俳優も憧れるクリアな声の秘密
――ところで、段田さんのお声は自然に発声されているのに遠くまでクリアに届きますね。
ありがとうございます。
昔、新劇俳優になりたいと思って京都の労演事務所でバイトしていたときに、俳優座の若手の方がいらして、声がよく響くんです。
かっこいいなと思って意識するようになりました。
自分の内側で、額に音を当てるように声を出すといい、というのを教わったり、青年座の養成所にいた頃、代々木公園で声を出しながら研究したり。
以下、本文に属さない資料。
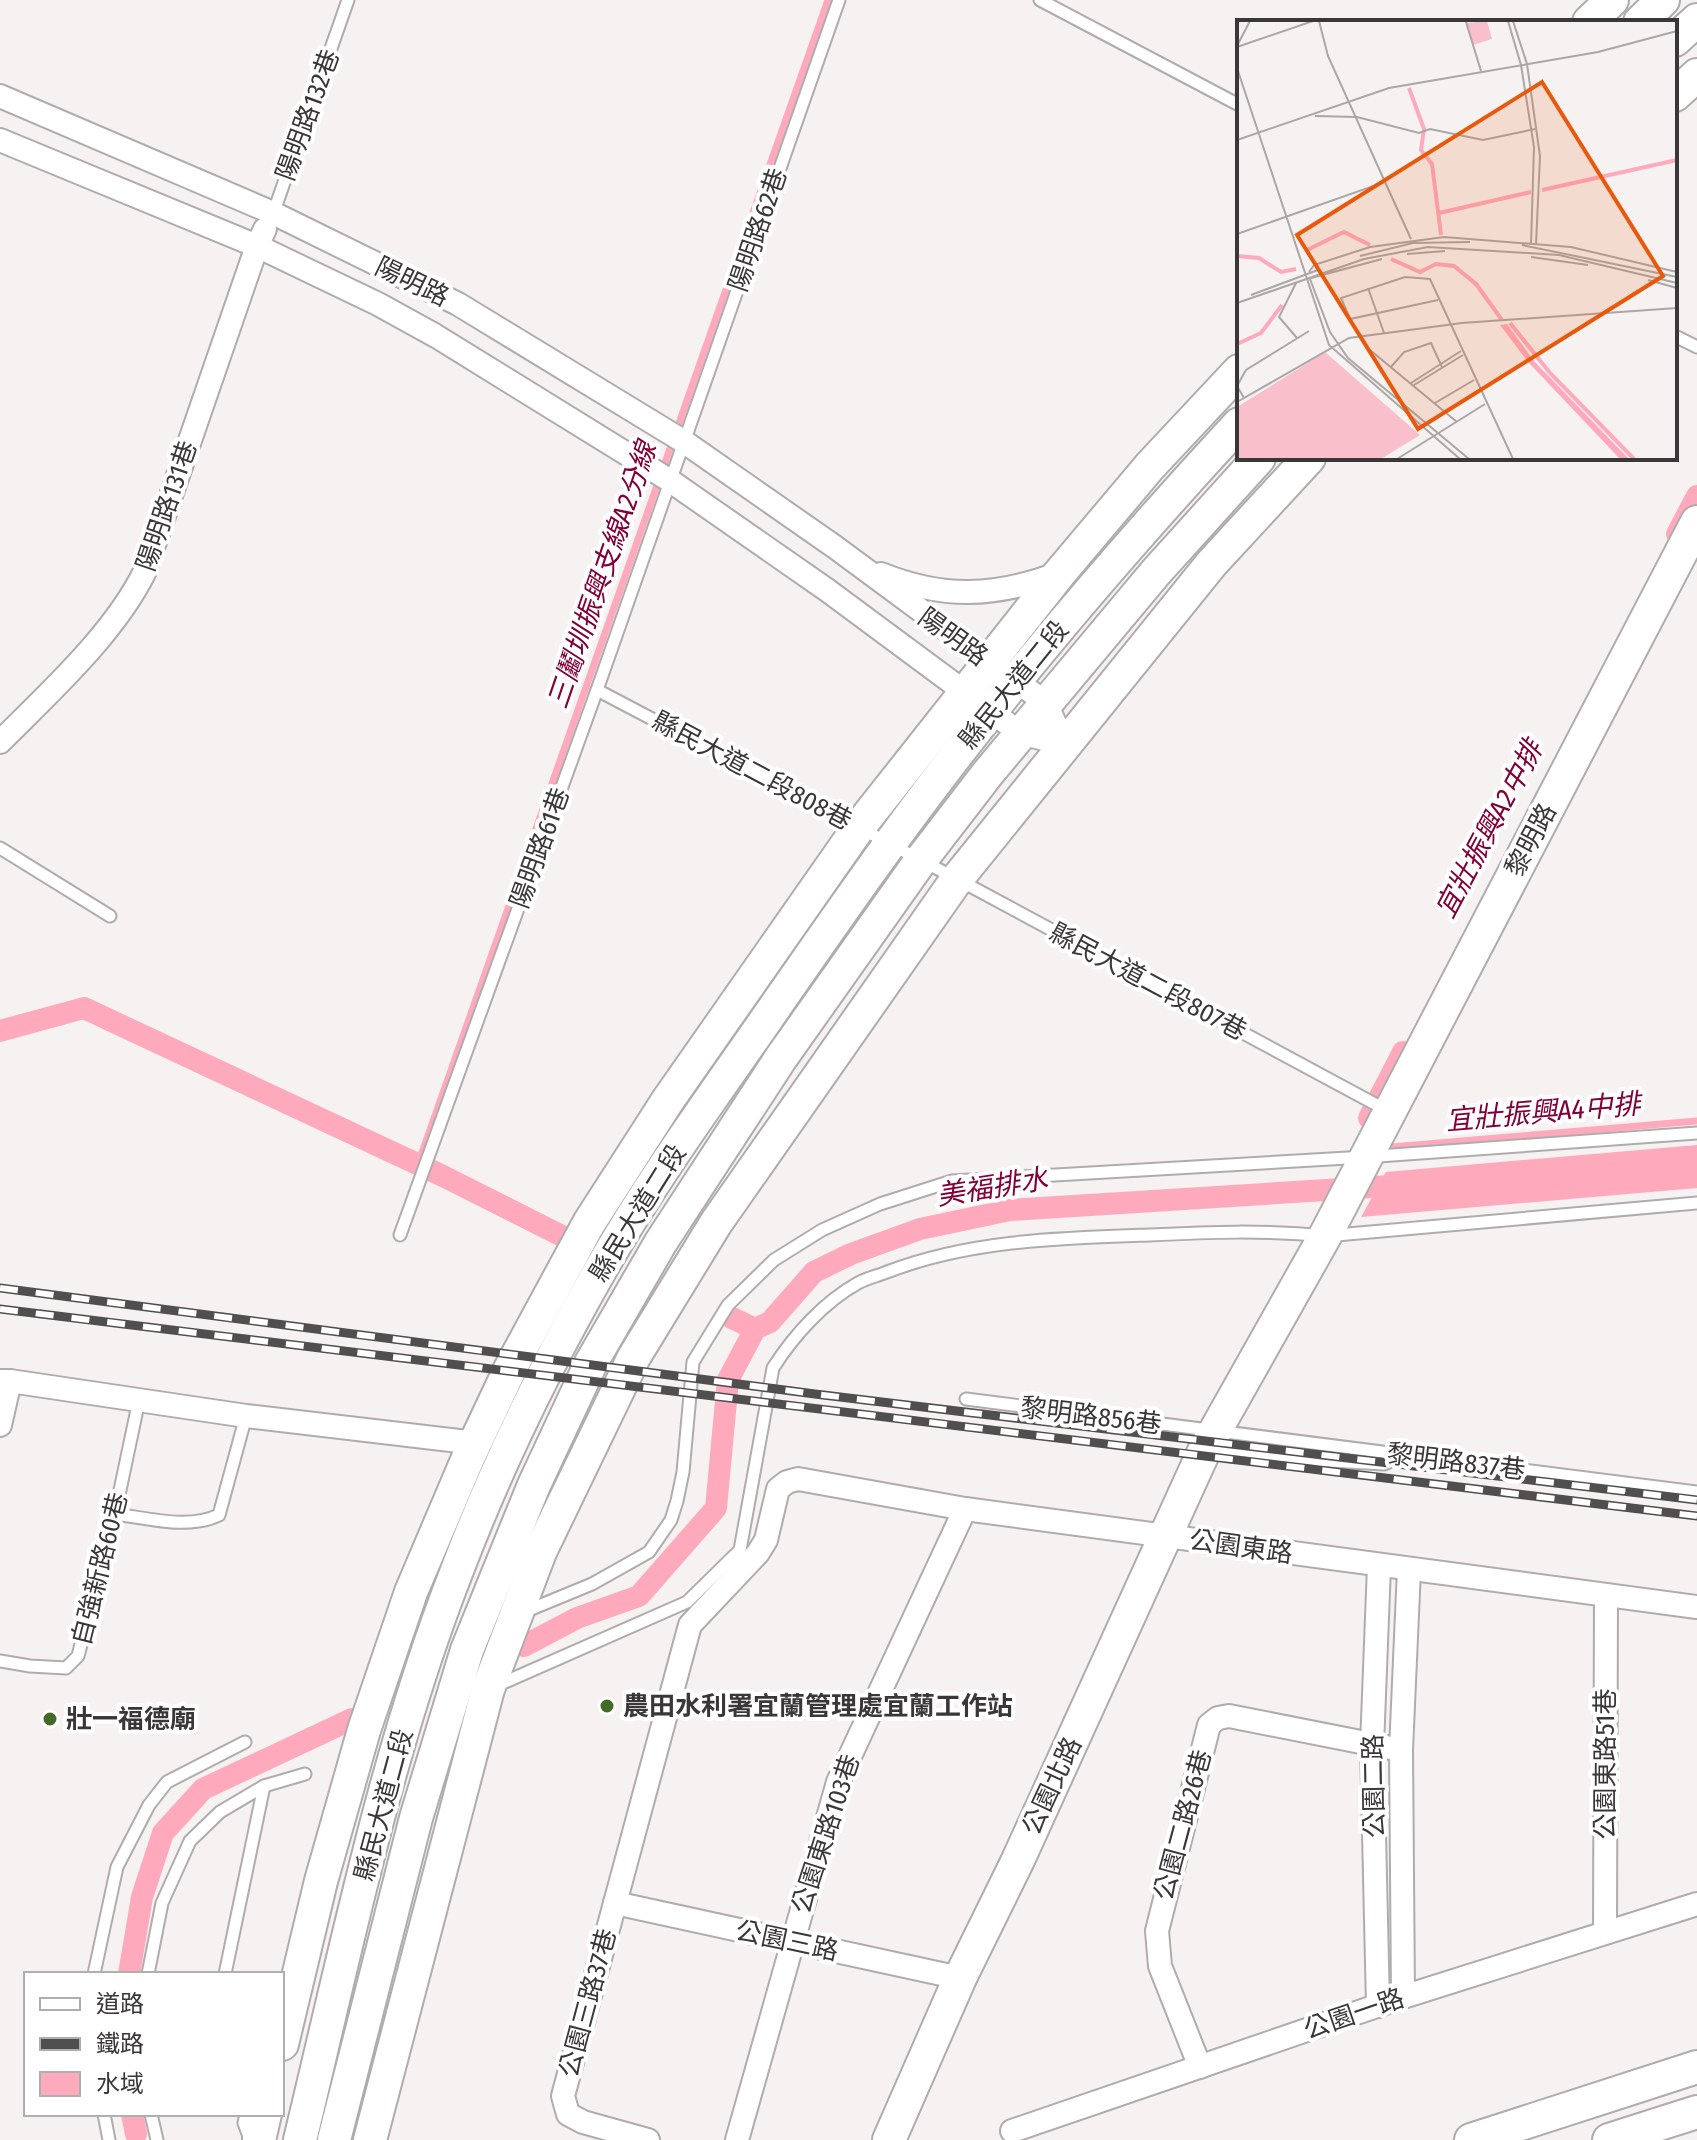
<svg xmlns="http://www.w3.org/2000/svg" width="1697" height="2140" viewBox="0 0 1697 2140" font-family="'Fira Sans Condensed','Noto Sans TC',sans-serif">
<rect width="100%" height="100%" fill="#f6f2f2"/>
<!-- water -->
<path fill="#feaabc" d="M1697 1145V1188L1361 1217 1386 1172Z"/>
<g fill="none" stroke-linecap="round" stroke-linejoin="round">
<!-- stream -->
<g stroke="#feaabc" stroke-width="7">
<path d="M1392 1147 1697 1121"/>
<path d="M418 1164 828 0"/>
</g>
<!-- canal -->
<g stroke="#feaabc" stroke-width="22">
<path d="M1677 534 1697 496"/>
<path d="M0 1031 84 1008 443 1176 568 1239"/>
<path d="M1369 1118 1403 1052"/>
<path d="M732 1318 755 1329"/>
<path d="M524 1646 577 1618 639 1596 716 1508 728 1380 755 1329 770 1322 814 1272 851 1254 920 1229 1010 1210 1406 1185"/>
<path d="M129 1974 142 1897 163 1833 203 1789 352 1719"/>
<path d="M132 2114 136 2134"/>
</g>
<!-- lane casing -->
<g stroke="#b0acad" stroke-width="15">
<g id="lane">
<path d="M1040 0 1239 105"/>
<path d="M273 214 348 0"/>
<path d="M1675 336 1697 347"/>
<path d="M597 690 957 879 1388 1111"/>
<path d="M0 848 110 916"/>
<path d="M400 1235 597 690 839 0"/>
<path d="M966 1399 1697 1492"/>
<path d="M1208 1449 1276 1458 1384 1464 1401 1457"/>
<path d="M115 1514C148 1518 188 1530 219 1515L246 1416"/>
<path d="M524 1612 592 1584 649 1552 671 1520 677 1501 683 1472 693 1362 728 1305 774 1260 822 1230 880 1204 952 1181 1365 1157 1697 1133"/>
<path d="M0 1661 30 1666 66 1668 78 1656 115 1514 139 1400"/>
<path d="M496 1686 687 1602 740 1550 773 1368C794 1335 824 1302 858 1283 867 1278 877 1276 887 1272 970 1240 1061 1238 1149 1235 1210 1232 1265 1230 1325 1236L1697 1203"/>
<path d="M94 1974 117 1867 149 1805 167 1782 245 1742"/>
<path d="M148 1974 162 1903 190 1841 220 1812 264 1786 305 1774"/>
<path d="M225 1974 264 1786"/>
<path d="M104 2114 109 2140"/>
<path d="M151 2114 157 2140"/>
<path d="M246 2114 244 2123 250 2139"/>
</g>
</g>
<!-- street casing -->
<g stroke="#b0acad" stroke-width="26">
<g id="street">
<path d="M0 96 273 213 458 304 683 441 835 547 1046 703 1064 744"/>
<path d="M0 140 257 246 378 304 436 336 669 480 827 590 1020 733 1064 744"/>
<path d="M881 574C943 599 995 597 1057 574"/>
<path d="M0 742C49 693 115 633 145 571L257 246 265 229"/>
<path d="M0 1381H10L0 1425"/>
<path d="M10 1381 246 1416 476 1443"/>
<path d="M615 1903 960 1978"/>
<path d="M1605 1932 1606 1595"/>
<path d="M1403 1997 1401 1750 1409 1569"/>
<path d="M1378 2006 1372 1746 1379 1566"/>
<path d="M1200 2067 1160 1966 1157 1931 1209 1725 1218 1718 1229 1716 1401 1750"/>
<path d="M1012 2131 1403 1997 1697 1904"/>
<path d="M648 2140 583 2122 568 2114 563 2096 690 1625 758 1553 766 1540 778 1489 787 1482 798 1479 965 1509 1697 1607"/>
<path d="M737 2140 838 1782 965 1509"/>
</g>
</g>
<!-- secondary casing -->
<g stroke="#b0acad" stroke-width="36">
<g id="secondary">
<path d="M1589 22 1612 0"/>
<path d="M1640 22 1663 0"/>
<path d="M1675 40 1697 20"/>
<path d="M1675 95 1697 75"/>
<path d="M282 2044 321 1881 364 1730 411 1592 468 1458 511 1367 589 1223 668 1100 859 827 1059 574 1150 466 1239 371"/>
<path d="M259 2140 265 2114"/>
<path d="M300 2140C346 1950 385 1755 456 1573 496 1467 546 1365 602 1267 652 1180 711 1099 768 1017 840 913 912 809 991 711 1070 612 1153 517 1239 424"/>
<path d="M334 2140 416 1818 467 1650 534 1485 591 1363 661 1242 781 1058 921 860 988 773 1156 572 1259 458"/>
<path d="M370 2140 488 1689 540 1552 634 1357 716 1223 957 879 1212 563 1309 458"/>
<path d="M889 2140 960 1978 1018 1860 1205 1449 1325 1236 1697 522"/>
<path d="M1471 2140 1697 2067"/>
<path d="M1609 2140 1697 2112"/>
</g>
</g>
<!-- lane -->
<use href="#lane" stroke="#fff" stroke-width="11"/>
<!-- street -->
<use href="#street" stroke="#fff" stroke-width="22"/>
<!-- secondary -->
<use href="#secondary" stroke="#fff" stroke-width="32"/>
<!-- rail casing -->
<g stroke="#504e4e" stroke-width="9">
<g id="rail">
<path d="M0 1288 815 1394 1697 1500"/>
<path d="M0 1309 1697 1516"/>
</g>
</g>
<!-- rail -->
<use href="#rail" stroke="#fff" stroke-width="6" stroke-dasharray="18" stroke-linecap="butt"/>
</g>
<!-- markers -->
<g fill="#426b26" stroke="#fff" stroke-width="3">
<circle cx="607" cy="1706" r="8"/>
<circle cx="50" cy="1719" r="8"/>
</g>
<g text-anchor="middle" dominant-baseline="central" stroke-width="8" stroke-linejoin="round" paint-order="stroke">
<!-- street labels -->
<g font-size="26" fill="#393737" stroke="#fff">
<text transform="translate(308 115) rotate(-70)">陽明路132巷</text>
<text transform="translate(758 230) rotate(-71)">陽明路62巷</text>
<text transform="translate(412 282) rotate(26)">陽明路</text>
<text transform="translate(167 506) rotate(-71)">陽明路131巷</text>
<text transform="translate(953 637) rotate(36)">陽明路</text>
<text transform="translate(1014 685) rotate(-51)">縣民大道二段</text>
<text transform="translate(752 771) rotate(28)">縣民大道二段808巷</text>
<text transform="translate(1531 840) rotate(-62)">黎明路</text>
<text transform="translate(540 848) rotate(-70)">陽明路61巷</text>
<text transform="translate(1148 982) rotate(28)">縣民大道二段807巷</text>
<text transform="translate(638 1213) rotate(-58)">縣民大道二段</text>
<text transform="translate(1091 1416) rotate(7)">黎明路856巷</text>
<text transform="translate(1456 1462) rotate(7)">黎明路837巷</text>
<text transform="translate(1241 1547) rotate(8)">公園東路</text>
<text transform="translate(100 1569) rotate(-76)">自強新路60巷</text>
<text transform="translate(1605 1764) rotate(-90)">公園東路51巷</text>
<text transform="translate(1052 1786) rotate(-65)">公園北路</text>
<text transform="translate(1374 1786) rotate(-91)">公園二路</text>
<text transform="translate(384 1805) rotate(-75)">縣民大道二段</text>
<text transform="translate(1183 1825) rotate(-75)">公園二路26巷</text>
<text transform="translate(826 1834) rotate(-72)">公園東路103巷</text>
<text transform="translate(787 1941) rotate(12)">公園三路</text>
<text transform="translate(588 2003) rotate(-75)">公園三路37巷</text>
<text transform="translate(1354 2014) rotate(-19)">公園一路</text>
</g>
<!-- poi labels -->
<g font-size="26" font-weight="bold" fill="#393737" stroke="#fff" text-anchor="start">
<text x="623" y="1706">農田水利署宜蘭管理處宜蘭工作站</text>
<text x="66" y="1719">壯一福德廟</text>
</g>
<!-- water labels -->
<g font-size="28" font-style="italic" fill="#810138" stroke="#fff">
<text transform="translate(602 575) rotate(-71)">三鬮圳振興支線A2分線</text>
<text transform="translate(1489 829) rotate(-62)">宜壯振興A2中排</text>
<text transform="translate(1543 1112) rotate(-5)">宜壯振興A4中排</text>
<text transform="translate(992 1187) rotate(-9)">美福排水</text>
</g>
</g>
<!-- overview -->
<g transform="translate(1237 20)">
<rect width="440" height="440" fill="#f6f2f2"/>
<path d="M250 1 255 19 236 25 229 3ZM88 332 183 415 144 439H0V387Z" fill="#f9bfca"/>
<path d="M270 304 297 341 392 439H383L291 342 263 305Z" fill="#feaabc"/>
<path fill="none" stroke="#feaabc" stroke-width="4" d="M172 68 187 109 184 130 195 144 204 215M305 170 440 140M202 193 294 172M70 230 107 212 133 225M0 236 22 238 44 252 59 249M154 239 183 252 199 244 217 246 239 264 265 300M273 303 313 353 397 439M0 324 24 313 45 285"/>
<path fill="none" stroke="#aaa7a7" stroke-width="2" d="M271 1 284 45 297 127 294 224M276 1 290 44 303 136 299 225M229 2 244 51M1 24 13 1M0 27 76 1M0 48 92 325 223 439M78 96 120 97 182 113 193 109 246 120 298 109M0 120 152 68 361 32 440 11M148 162 174 219M0 214 148 162 91 36 82 1M285 225 440 257M170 234 208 231M123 236 176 223 233 222M294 237 351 245M72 252 77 245 133 227 207 217 334 227 440 252M74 258 145 239M73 259 93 312 111 338 232 439M411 260 440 268M59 263 42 297 60 318M131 268 147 313M14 275 81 250M201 280 113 299 104 278 168 257 193 259 276 439M0 283 127 239 191 227 322 235 440 263M133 330 220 402M154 347 167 332 194 323 205 347M174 363 224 331M177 365 226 335M7 378 0 366 9 350 72 311M0 382 112 318 225 303 440 288M198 383 237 360M160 439 248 384"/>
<path fill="#e8590c" fill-opacity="0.15" stroke="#e8590c" stroke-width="4" d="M305 62 426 256 181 409 60 215Z"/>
<rect width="440" height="440" fill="none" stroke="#393737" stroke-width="4"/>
</g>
<!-- legend -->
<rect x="24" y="1972" width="260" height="144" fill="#ffffff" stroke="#b0afaf" stroke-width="2"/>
<rect x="40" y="1998" width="40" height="12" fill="#ffffff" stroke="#b0afaf" stroke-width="2"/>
<text x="96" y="2012" font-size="24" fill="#393737">道路</text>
<rect x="40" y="2038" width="40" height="12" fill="#504e4e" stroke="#b0afaf" stroke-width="2"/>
<text x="96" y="2052" font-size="24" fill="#393737">鐵路</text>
<rect x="40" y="2072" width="40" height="24" fill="#feaabc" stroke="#b0afaf" stroke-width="2"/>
<text x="96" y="2092" font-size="24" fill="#393737">水域</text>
</svg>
声のいい俳優さんになりたいというのはずっとありましたね。
最近気付いたのですが、観客のことをオーディエンス(聴衆)と言いますよね。
あぁ、お芝居は聴くものなんだなと。
やはり声は大事だなと思います。
読者の皆さん世代も、嚥下にも影響してきますから、発声を意識するのは良いことだと思います。
だから訓練というわけではないですが、僕は閉所が苦手で、一度脳ドックをやったときに過呼吸みたいになりかけて、途中でやめようかと思ったんです。
でも、費用は高いしもったいない!と思って(笑)。
もう1回深呼吸してダメだったらボタンを押そうと思ったら、気持ちがすーっと落ちついてクリアできた経験があります。
呼吸を深くすることで、声も楽に出せますし。
俳優は台詞を言うとき、鼻から息を吸って、口から出すというのを最初に教わります。
口から吸って喋ると肩が上がって、喋るのが苦しくなりますし、聞きづらいんです。
腹筋を使って、鼻から吸っていわゆる腹式呼吸で話すようにすると、声が楽に出せて話しやすいですし、通りもいいと思います。
――現在、NHKの大河ドラマ「光る君ヘ」にも出演。序盤から権力闘争が激しい藤原兼家役を演じられています。
衣装は大変ですが、権力のある人の役なので、周りの皆が動いてくれて、気分は悪くないです(笑)。
関白になるような人物の雰囲気が出ているといいのですが。
兼家みたいな人はいまの価値観で見たら悪い人かもしれないですが、当時としては家を守っていくための行動ですから、悪い人ではないようにも思えます。
大石静さんの脚本はいつも人物の違う面も描かれるので、単なる悪い人ではない。
そこも、演じていて楽しいですね。